A more full description of these features is available in the skimage documentation: https://scikit-image.org/docs/dev/api/skimage.feature.html#skimage.feature.greycoprops
4. Background computations: we came to notice that a number of the metrics that we had would also be quite valuable if they were performed on the *non* tissue area, i.e., the white background. Since the background is expected to be homogenous in terms of texture and color, it becomes easier to identify anomalies, such as dust or white-balance issues, in that context. To that end the
_getContrast_, _getBrightnessGray_, and _getBrightnessByChannelinColorSpace_ functions in the _BrightContrastModule_ module now have additional parameters which can be set:
*prefix*: becomes the prefix of the created metrics
*invert*: specifies to take measurements from the inverse of the target mask
*mask_name*: the name of the mask to use
in this case, by setting the variables to background, True, and img_mask_use, respectively, one will compute metrics on the invest of the current mask. Note that the placement of these functions matter in terms of location in the pipeline. From the example configuration files, we can see compute these metrics early, essentially after identifying the background, and then compute them again (with invert = false) as a final step to compute the same metrics except this time on the issue.
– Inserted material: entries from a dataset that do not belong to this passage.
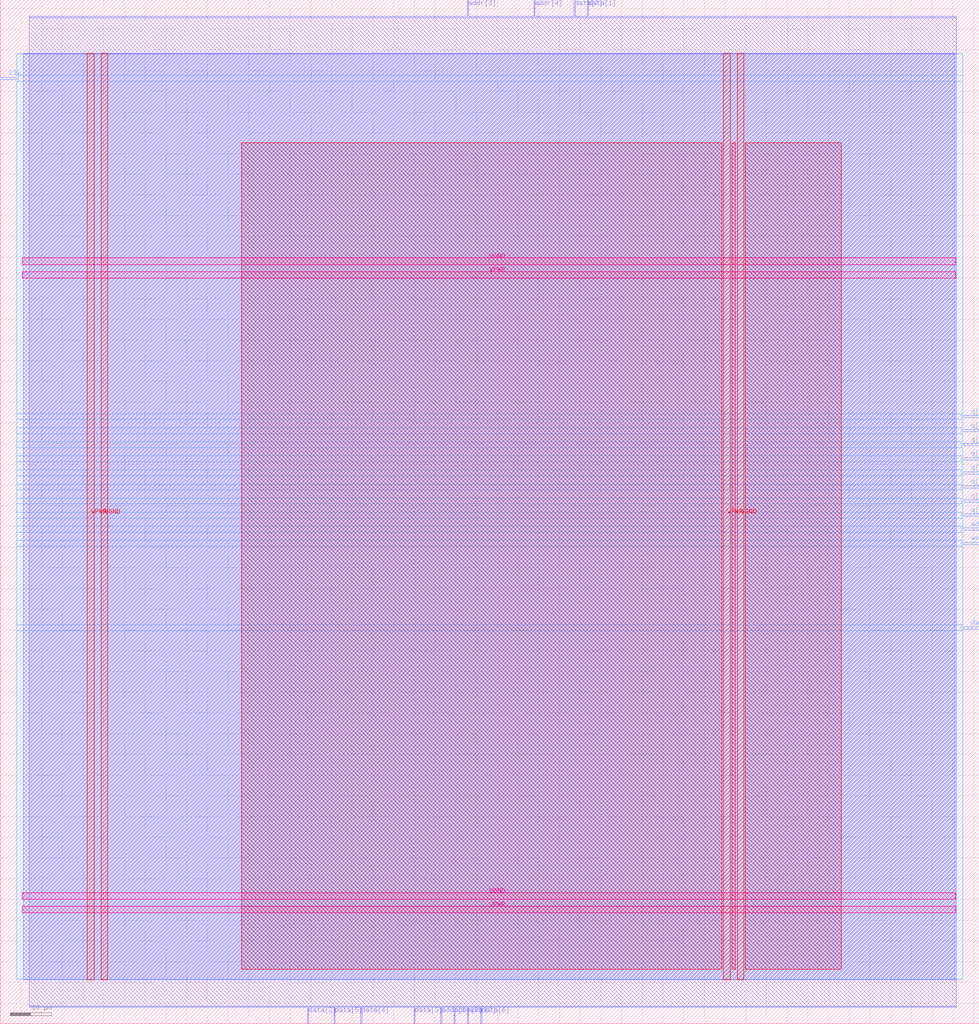
<source format=lef>
VERSION 5.7 ;
  NOWIREEXTENSIONATPIN ON ;
  DIVIDERCHAR "/" ;
  BUSBITCHARS "[]" ;
MACRO single_port_ram
  CLASS BLOCK ;
  FOREIGN single_port_ram ;
  ORIGIN 0.000 0.000 ;
  SIZE 236.380 BY 247.100 ;
  PIN VGND
    DIRECTION INOUT ;
    USE GROUND ;
    PORT
      LAYER met4 ;
        RECT 24.340 10.640 25.940 234.160 ;
    END
    PORT
      LAYER met4 ;
        RECT 177.940 10.640 179.540 234.160 ;
    END
    PORT
      LAYER met5 ;
        RECT 5.280 30.030 230.700 31.630 ;
    END
    PORT
      LAYER met5 ;
        RECT 5.280 183.210 230.700 184.810 ;
    END
  END VGND
  PIN VPWR
    DIRECTION INOUT ;
    USE POWER ;
    PORT
      LAYER met4 ;
        RECT 21.040 10.640 22.640 234.160 ;
    END
    PORT
      LAYER met4 ;
        RECT 174.640 10.640 176.240 234.160 ;
    END
    PORT
      LAYER met5 ;
        RECT 5.280 26.730 230.700 28.330 ;
    END
    PORT
      LAYER met5 ;
        RECT 5.280 179.910 230.700 181.510 ;
    END
  END VPWR
  PIN addr[0]
    DIRECTION INPUT ;
    USE SIGNAL ;
    ANTENNAGATEAREA 0.196500 ;
    PORT
      LAYER met2 ;
        RECT 112.790 0.000 113.070 4.000 ;
    END
  END addr[0]
  PIN addr[1]
    DIRECTION INPUT ;
    USE SIGNAL ;
    ANTENNAGATEAREA 0.196500 ;
    PORT
      LAYER met2 ;
        RECT 106.350 0.000 106.630 4.000 ;
    END
  END addr[1]
  PIN addr[2]
    DIRECTION INPUT ;
    USE SIGNAL ;
    ANTENNAGATEAREA 0.213000 ;
    PORT
      LAYER met2 ;
        RECT 109.570 0.000 109.850 4.000 ;
    END
  END addr[2]
  PIN addr[3]
    DIRECTION INPUT ;
    USE SIGNAL ;
    ANTENNAGATEAREA 0.126000 ;
    PORT
      LAYER met2 ;
        RECT 112.790 243.100 113.070 247.100 ;
    END
  END addr[3]
  PIN addr[4]
    DIRECTION INPUT ;
    USE SIGNAL ;
    ANTENNAGATEAREA 0.213000 ;
    PORT
      LAYER met2 ;
        RECT 128.890 243.100 129.170 247.100 ;
    END
  END addr[4]
  PIN addr[5]
    DIRECTION INPUT ;
    USE SIGNAL ;
    ANTENNAGATEAREA 0.213000 ;
    PORT
      LAYER met3 ;
        RECT 232.380 119.040 236.380 119.640 ;
    END
  END addr[5]
  PIN clk
    DIRECTION INPUT ;
    USE SIGNAL ;
    ANTENNAGATEAREA 0.852000 ;
    PORT
      LAYER met3 ;
        RECT 0.000 227.840 4.000 228.440 ;
    END
  END clk
  PIN data[0]
    DIRECTION INPUT ;
    USE SIGNAL ;
    ANTENNAGATEAREA 0.247500 ;
    PORT
      LAYER met2 ;
        RECT 138.550 243.100 138.830 247.100 ;
    END
  END data[0]
  PIN data[1]
    DIRECTION INPUT ;
    USE SIGNAL ;
    ANTENNAGATEAREA 0.247500 ;
    PORT
      LAYER met2 ;
        RECT 141.770 243.100 142.050 247.100 ;
    END
  END data[1]
  PIN data[2]
    DIRECTION INPUT ;
    USE SIGNAL ;
    ANTENNAGATEAREA 0.247500 ;
    PORT
      LAYER met2 ;
        RECT 74.150 0.000 74.430 4.000 ;
    END
  END data[2]
  PIN data[3]
    DIRECTION INPUT ;
    USE SIGNAL ;
    ANTENNAGATEAREA 0.247500 ;
    PORT
      LAYER met2 ;
        RECT 99.910 0.000 100.190 4.000 ;
    END
  END data[3]
  PIN data[4]
    DIRECTION INPUT ;
    USE SIGNAL ;
    ANTENNAGATEAREA 0.247500 ;
    PORT
      LAYER met2 ;
        RECT 87.030 0.000 87.310 4.000 ;
    END
  END data[4]
  PIN data[5]
    DIRECTION INPUT ;
    USE SIGNAL ;
    ANTENNAGATEAREA 0.247500 ;
    PORT
      LAYER met2 ;
        RECT 80.590 0.000 80.870 4.000 ;
    END
  END data[5]
  PIN data[6]
    DIRECTION INPUT ;
    USE SIGNAL ;
    ANTENNAGATEAREA 0.213000 ;
    PORT
      LAYER met2 ;
        RECT 116.010 0.000 116.290 4.000 ;
    END
  END data[6]
  PIN data[7]
    DIRECTION INPUT ;
    USE SIGNAL ;
    ANTENNAGATEAREA 0.213000 ;
    PORT
      LAYER met3 ;
        RECT 232.380 95.240 236.380 95.840 ;
    END
  END data[7]
  PIN q[0]
    DIRECTION OUTPUT TRISTATE ;
    USE SIGNAL ;
    ANTENNADIFFAREA 0.795200 ;
    PORT
      LAYER met3 ;
        RECT 232.380 146.240 236.380 146.840 ;
    END
  END q[0]
  PIN q[1]
    DIRECTION OUTPUT TRISTATE ;
    USE SIGNAL ;
    ANTENNADIFFAREA 0.795200 ;
    PORT
      LAYER met3 ;
        RECT 232.380 125.840 236.380 126.440 ;
    END
  END q[1]
  PIN q[2]
    DIRECTION OUTPUT TRISTATE ;
    USE SIGNAL ;
    ANTENNADIFFAREA 0.795200 ;
    PORT
      LAYER met3 ;
        RECT 232.380 142.840 236.380 143.440 ;
    END
  END q[2]
  PIN q[3]
    DIRECTION OUTPUT TRISTATE ;
    USE SIGNAL ;
    ANTENNADIFFAREA 0.795200 ;
    PORT
      LAYER met3 ;
        RECT 232.380 139.440 236.380 140.040 ;
    END
  END q[3]
  PIN q[4]
    DIRECTION OUTPUT TRISTATE ;
    USE SIGNAL ;
    ANTENNADIFFAREA 0.795200 ;
    PORT
      LAYER met3 ;
        RECT 232.380 136.040 236.380 136.640 ;
    END
  END q[4]
  PIN q[5]
    DIRECTION OUTPUT TRISTATE ;
    USE SIGNAL ;
    ANTENNADIFFAREA 0.795200 ;
    PORT
      LAYER met3 ;
        RECT 232.380 122.440 236.380 123.040 ;
    END
  END q[5]
  PIN q[6]
    DIRECTION OUTPUT TRISTATE ;
    USE SIGNAL ;
    ANTENNADIFFAREA 0.795200 ;
    PORT
      LAYER met3 ;
        RECT 232.380 129.240 236.380 129.840 ;
    END
  END q[6]
  PIN q[7]
    DIRECTION OUTPUT TRISTATE ;
    USE SIGNAL ;
    ANTENNADIFFAREA 0.445500 ;
    PORT
      LAYER met3 ;
        RECT 232.380 132.640 236.380 133.240 ;
    END
  END q[7]
  PIN we
    DIRECTION INPUT ;
    USE SIGNAL ;
    ANTENNAGATEAREA 0.247500 ;
    PORT
      LAYER met3 ;
        RECT 232.380 115.640 236.380 116.240 ;
    END
  END we
  OBS
      LAYER li1 ;
        RECT 5.520 10.795 230.460 234.005 ;
      LAYER met1 ;
        RECT 5.520 10.640 230.850 234.160 ;
      LAYER met2 ;
        RECT 7.000 242.820 112.510 243.100 ;
        RECT 113.350 242.820 128.610 243.100 ;
        RECT 129.450 242.820 138.270 243.100 ;
        RECT 139.110 242.820 141.490 243.100 ;
        RECT 142.330 242.820 230.830 243.100 ;
        RECT 7.000 4.280 230.830 242.820 ;
        RECT 7.000 4.000 73.870 4.280 ;
        RECT 74.710 4.000 80.310 4.280 ;
        RECT 81.150 4.000 86.750 4.280 ;
        RECT 87.590 4.000 99.630 4.280 ;
        RECT 100.470 4.000 106.070 4.280 ;
        RECT 106.910 4.000 109.290 4.280 ;
        RECT 110.130 4.000 112.510 4.280 ;
        RECT 113.350 4.000 115.730 4.280 ;
        RECT 116.570 4.000 230.830 4.280 ;
      LAYER met3 ;
        RECT 4.000 228.840 232.380 234.085 ;
        RECT 4.400 227.440 232.380 228.840 ;
        RECT 4.000 147.240 232.380 227.440 ;
        RECT 4.000 145.840 231.980 147.240 ;
        RECT 4.000 143.840 232.380 145.840 ;
        RECT 4.000 142.440 231.980 143.840 ;
        RECT 4.000 140.440 232.380 142.440 ;
        RECT 4.000 139.040 231.980 140.440 ;
        RECT 4.000 137.040 232.380 139.040 ;
        RECT 4.000 135.640 231.980 137.040 ;
        RECT 4.000 133.640 232.380 135.640 ;
        RECT 4.000 132.240 231.980 133.640 ;
        RECT 4.000 130.240 232.380 132.240 ;
        RECT 4.000 128.840 231.980 130.240 ;
        RECT 4.000 126.840 232.380 128.840 ;
        RECT 4.000 125.440 231.980 126.840 ;
        RECT 4.000 123.440 232.380 125.440 ;
        RECT 4.000 122.040 231.980 123.440 ;
        RECT 4.000 120.040 232.380 122.040 ;
        RECT 4.000 118.640 231.980 120.040 ;
        RECT 4.000 116.640 232.380 118.640 ;
        RECT 4.000 115.240 231.980 116.640 ;
        RECT 4.000 96.240 232.380 115.240 ;
        RECT 4.000 94.840 231.980 96.240 ;
        RECT 4.000 10.715 232.380 94.840 ;
      LAYER met4 ;
        RECT 58.255 13.095 174.240 212.665 ;
        RECT 176.640 13.095 177.540 212.665 ;
        RECT 179.940 13.095 203.025 212.665 ;
  END
END single_port_ram
END LIBRARY


</source>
5) Object counts: we have added both size, and number of objects detected for various metrics. For example _removeSmallObjects_ in the _MorphologyModule_ module now explicitly mentions the number of objects removed, their average and maximum size. This will give a sense for how the removal took place, i.e., was it a number of smaller objects (e.g., dust particles) or a single larger object (smear).
6) Improved memory consumption: this was a bit of a special add-on. While operating on images HistoQC stores the masks in memory in a uncompressed matrix, which can become quite burdensome on smaller machines. We now support an “in_memory_compression = True” parameter, which for a very small time penalty, will compress objects before storing it in memory. In many cases this results in a 10x reduction in memory footprint per image, potentially allowing for better usage of threads and thus concurrency, resulting an overall higher throughput.
7) Improved deconvolution outputs. There appeared to be some number explosion issues in the lastest skimage deconvolution functions, so we added some clipping to prevent them from affecting the rescaling, and now the deconvolution images appear much more sensical and give a good feeling for how the staining is taking place.
8) Added “nsamples_per_example” to ClassificationModule.byExample to enable a sub-setting of training data for the specified classifier. This has 3 types of values, when
nsamples_per_example= -1 -- > use all examples, previous version equivalent default
nsamples_per_example < 1, use a percentage of the possible data from each image
nsamples_per_example > 1, use exactly this many examples for training
if using large exemplar images, or a large number of small images, even most settings of this parameter (e.g., 1000) will result in significantly faster training times. Note: this only affects training time and not testing time.
9) added template images for coverslips on IHC images, markers of blue, red, black, green colors
10) config_ihc.ini and config_v2.1.ini have been added. The first provides a baseline configuration file which appears to work well with Brightfield H+DAB IHC images. The second provides a complete working example of the functionality provided by this v2.1 update.
As always, please note that the provided configuration files are examples (and often excessive) to demonstrate functionality. Inclusion/exclusion of modules should be based on real-world cohort experiments. Providing your own example images (e.g., pen marking and coverslip) and template images (for histogram comparison), will great improve performance.